After the court has found that a party had a duty to preserve evidence and breached that duty, the court may then assess an appropriate remedy. Id. at 21. A wide range of remedies are available to the trial court, including an award of attorney’s fees or a spoliation instruction. Id. However, a spoliation instruction is “among the harshest sanctions a trial court may utilize to remedy an act of spoliation.” Id. at 22. The purpose of a spoliation remedy is to restore the parties to approximately their positions if all evidence were available. Id. at 21. Moreover, the remedy must be “proportionate when weighing the culpability of the spoliating party and the prejudice to the nonspoliating party.” Id. The factors to consider when evaluating whether a party has been prejudiced include the relevance of the spoliated evidence, the harmful effect of the evidence on the spoliating party’s case, and “whether the spoliated evidence was cumulative of other competent evidence that may be used instead of the spoliated evidence.” Id. at 21-22.

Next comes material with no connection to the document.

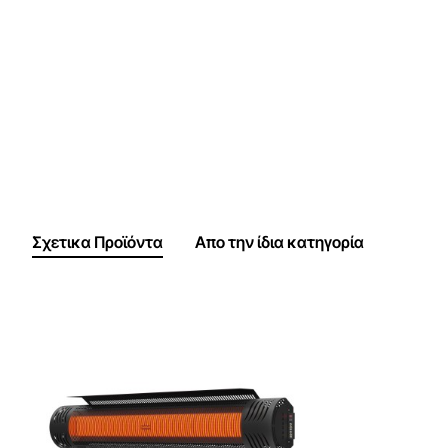
Σχετικα Προϊόντα
Απο την ίδια κατηγορία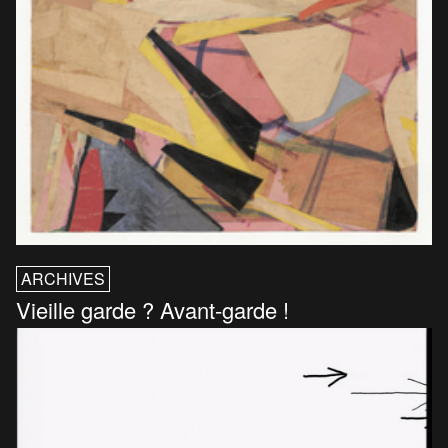
ARCHIVES
Vieille garde ? Avant-garde !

A trial court may impose a spoliation instruction as a remedy in two limited circumstances: (1) the spoliating party intentionally destroyed or concealed the evidence; and (2) the spoliating party negligently destroyed the evidence but the nonspoliating party has been irreparably deprived of any “meaningful opportunity to present a claim or defense.” Id. at 23-25. Spoliation is intentional when the party acted with the “subjective purpose of concealing or destroying discoverable evidence.” Id. at 24. Notably, intentional spoliation encompasses “willful blindness,” which occurs when a party does not directly destroy evidence known to be relevant, but “allows for its destruction.” Id. Additionally, even after a trial court has found that spoliation was intentional, the court must still find that a lesser remedy would be insufficient to “ameliorate the prejudice caused by the spoliating party’s conduct.” Id. at 25. After the court finds that a lesser remedy is insufficient, then it is within a trial court’s discretion to impose a spoliation instruction. Id.
In sum, when a party requests a spoliation sanction, the Brookshire analysis directs the trial court to (1) decide whether the party possessed and breached a duty to preserve relevant evidence; (2) decide whether the spoliation was intentional or negligent; (3) assess the prejudice suffered by the nonspoliating party; and (4) impose a remedy.